Andrea Voigt und Munir Jassem geben Auskunft / "Ziemlich trist im Moment"

Andrea Voigt und Munir Jassem

"Besch...eiden", antwortet Andrea Voigt auf die Frage nach ihrer aktuellen Situation. Der Lockdown macht in erster Linie den Aktiven, vor allem Kindern und Jugendlichen zu schaffen, die zwangspausieren müssen; Er trifft die Vereine/Verbände, und er trifft auch diejenigen, die sich mit Tischtennis ein Standbein aufgebaut haben. Andrea Voigt, ausgebildete Lehrerin, ist seit 2005 selbstständige Tischtennis-Trainerin, gibt in normalen Zeiten bis zu fünfmal in der Woche Training, leitet Lehrgänge oder betreut den Nachwuchs bei Turnieren. Seit einem Jahr ist fast kompletter Stillstand. "Im September fing es relativ gut an, aber aktuell sind meine Trainingsgruppen komplett eingestellt", sagt Voigt, die befürchtet, dass viele Kinder nach dem Lockdown gar nicht mehr zum Schläger greifen. Schon eine groß angelegte und hoffnungsvolle Schul-Aktion zusammen mit dem TSV Brendlorenzen im vergangenen Frühjahr musste eingestellt werden. 50 Kinder hatten nach einem Tischtennis-Tag Interesse am Vereinstraining gehabt. "Da wären sicher 20 dabei geblieben für eine neue Anfängergruppe", sagt Voigt seufzend. 
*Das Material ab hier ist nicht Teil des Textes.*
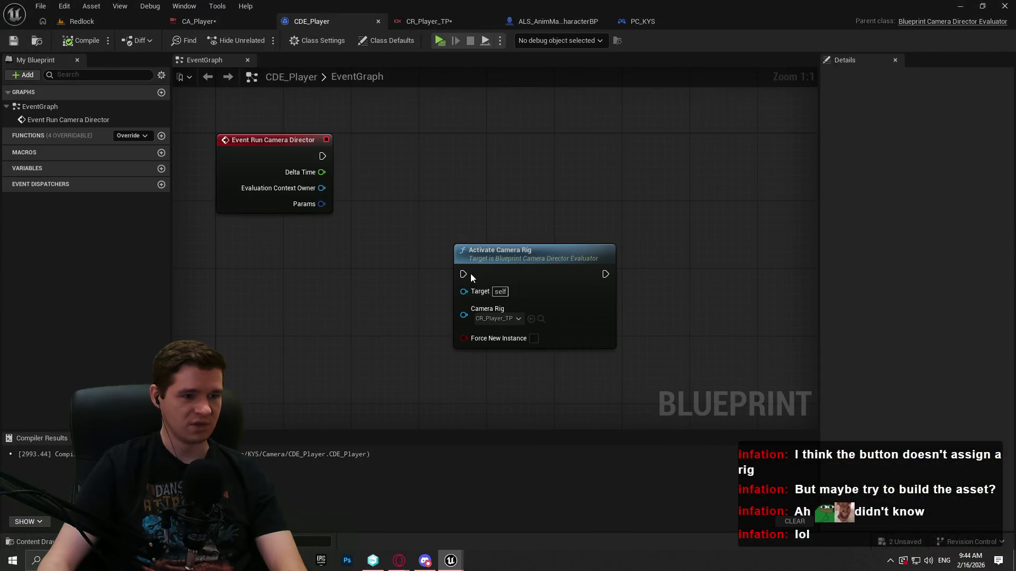
{"action": "mouse_move", "coordinate": [468, 275]}
{"action": "left_mouse_down"}
{"action": "mouse_move", "coordinate": [355, 170]}
{"action": "mouse_move", "coordinate": [322, 157]}
{"action": "left_mouse_up"}
{"action": "left_click_drag", "start_coordinate": [494, 251], "coordinate": [495, 147]}
{"action": "left_click", "coordinate": [475, 364]}
{"action": "left_click", "coordinate": [74, 40]}
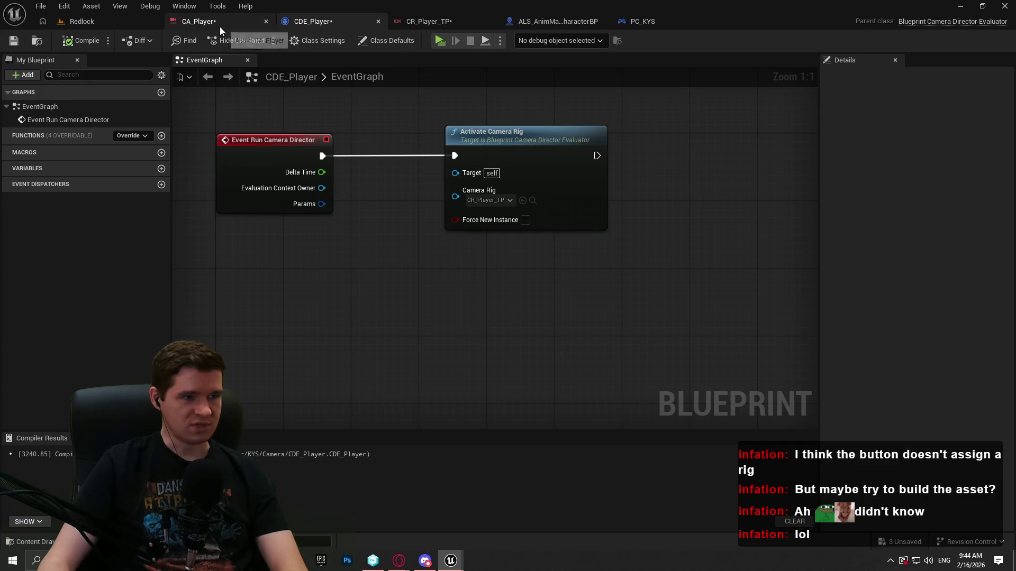
Set PC_KYS's Player Camera Manager Class to None, recompile, and start a play test.
{"action": "left_click", "coordinate": [561, 22]}
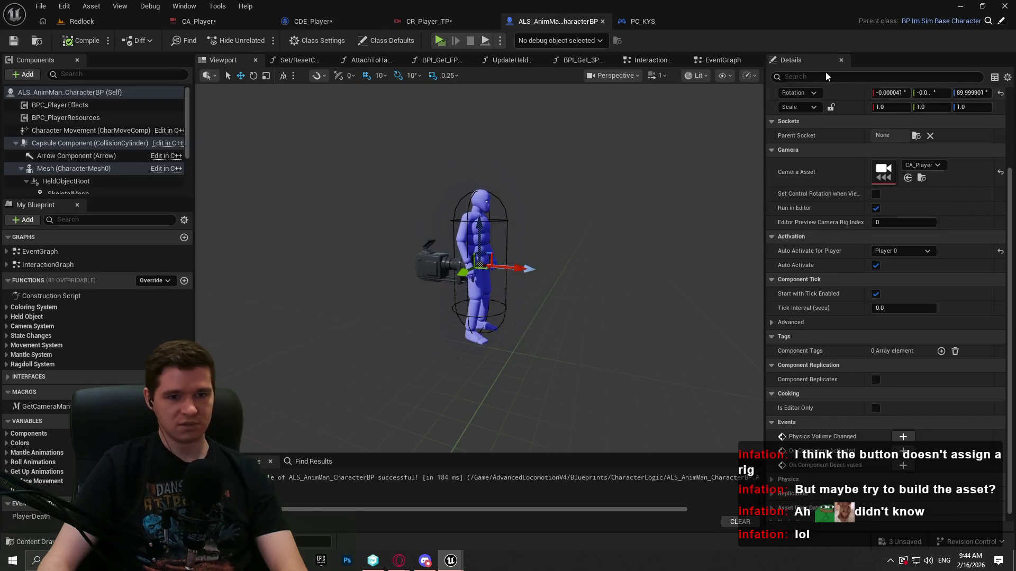
{"action": "left_click", "coordinate": [635, 21]}
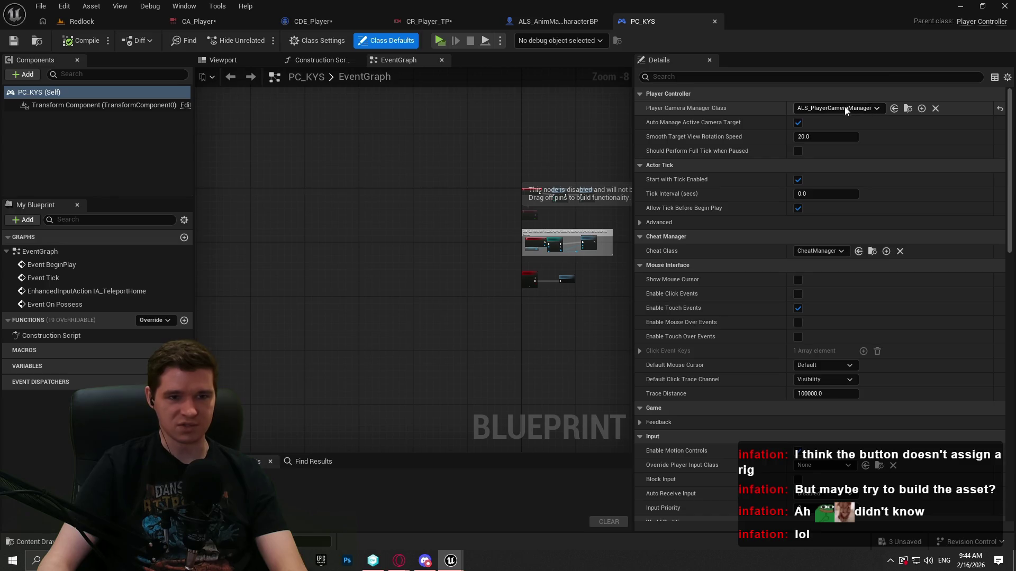
{"action": "left_click", "coordinate": [820, 109]}
{"action": "left_click", "coordinate": [809, 132]}
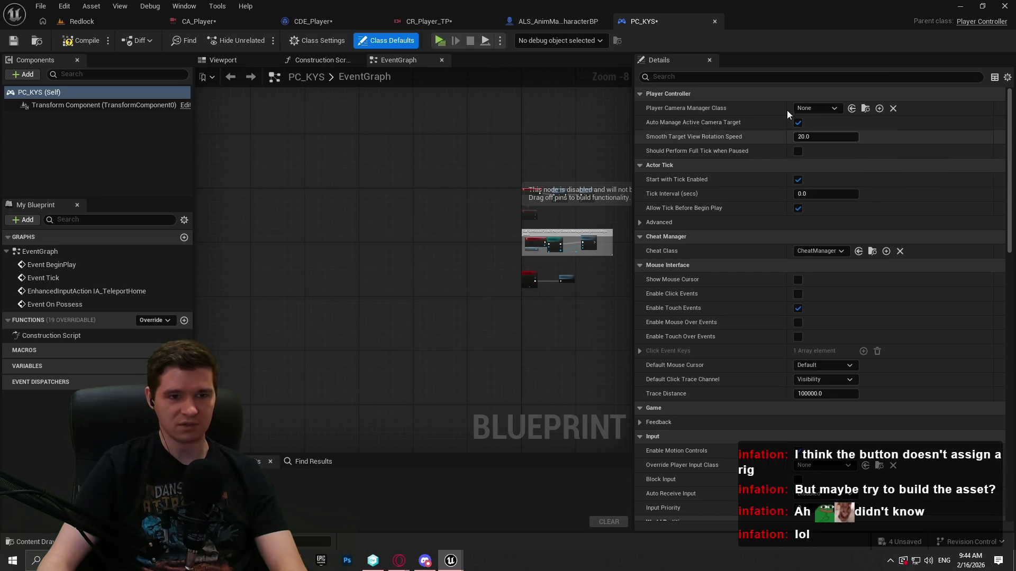
{"action": "left_click", "coordinate": [76, 41]}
Die A-Lizenz-Trainerin ist auch in der Aus- und Fortbildung für Bayern tätig, sie hätte Lehrgänge im November, Dezember, Januar, Februar geleitet. Diese fallen aus - und damit auch sämliche Einnahmen. "Wenn ich meinen Mann nicht hätte, wüsste ich nicht, wie das zu stemmen ist." Ein jährlicher Osterlehrgang mit 100 Kindern werde auch nicht stattfinden. "Es ist ziemlich trist im Moment." Einzig das Training mit Kaderspielern ist erlaubt. Seit kurzem darf Voigt am Wochenende mit Konrad Haase und Linus Dreykorn plus zwei Sparringspartnern in Neustadt an der Saale Einheiten absolvieren. Die Stadt hat die Genehmigung für Leistungssporttraining mit Kader-Athleten erteilt. Für die Kader-Mitglieder ist das eine tolle Sache, "ich befürchte aber, dass der Lockdown vor allem die trifft, die gut sind, aber eben noch nicht dem Kader angehören bzw. an der Schwelle stehen", so Voigt. Ihr Hoffnung ist, dass es zur kommenden Saison einigermaßen normal weitergeht, wobei "die Stützpunkte dann erst wieder anlaufen müssen."
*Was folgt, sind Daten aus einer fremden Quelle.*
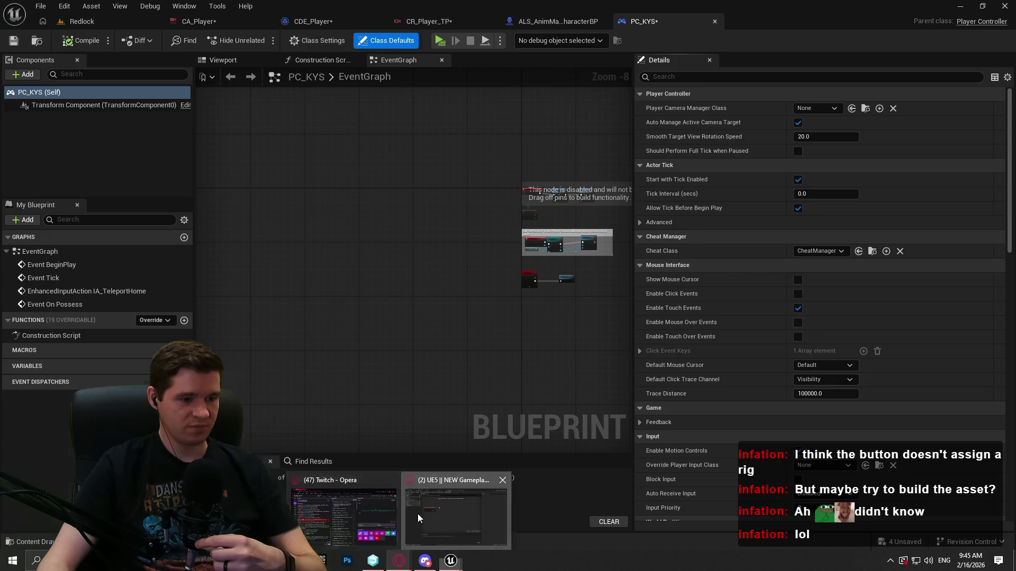
{"action": "left_click", "coordinate": [418, 513]}
{"action": "left_click", "coordinate": [515, 324]}
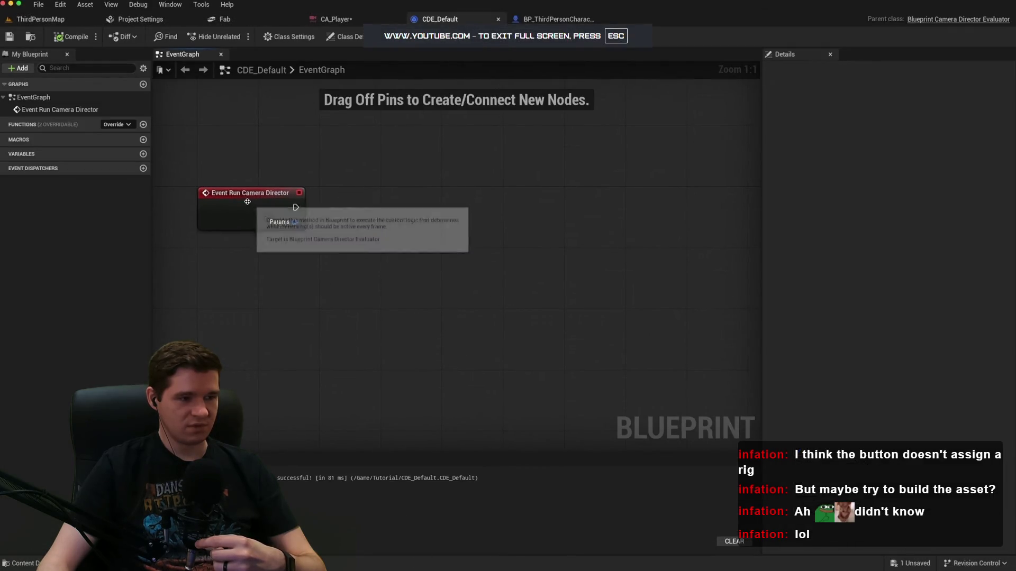
{"action": "left_click", "coordinate": [608, 285]}
{"action": "left_click", "coordinate": [754, 263]}
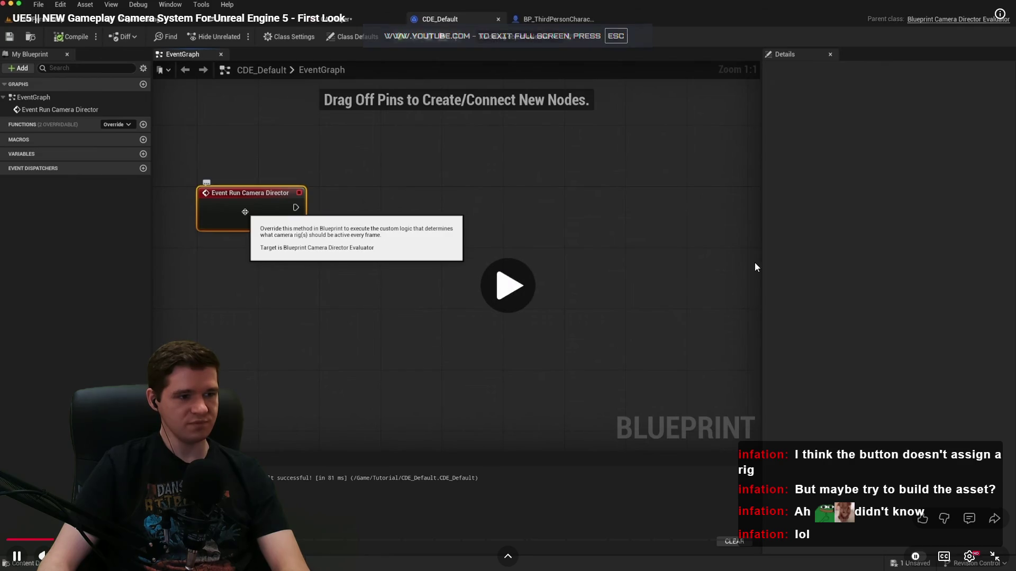
{"action": "key", "text": "Right"}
Munir Jassem: "Gibt viele, denen geht es deutlich schlechter"

"Ein bisschen langweilig", beschreibt Munir Jassem seine Gemütslage. Der 58-Jährige ehemalige irakische Nationalspieler, der Anfang der 2000er aus seiner Heimat nach Deutschland flüchtete und sich mittels Tischtennis ein Leben hier aufbaute, durfte kürzlich wieder mit Einzeltraining für drei Kaderspielerinnen beginnen. Auch mit seinem langjährigen Schützling Lena Kramm, Paralympics-Starterin 2016, arbeitet Jassem wieder regelmäßig. Und doch ist einiges auf der Strecke geblieben, zum Beispiel sein Engagement in den Vereinen in Vohburg, Maxhütte sowie im Lehrbereich des BTTV. Wie Andrea Voigt hat sich Munir Jassem nicht mit dem Thema staatliche Hilfen beschäftigt. Er lehnt diese eher ab. "Mir geht es doch gut. Ich habe alles, was ich brauche, habe keine großen Ausgaben. Warum soll ich Hilfe anfordern? Es gibt viele, denen geht es deutlich schlechter", sagt Jassem, der sich neben Tischtennis noch ein weiteres Standbein aufbaute. 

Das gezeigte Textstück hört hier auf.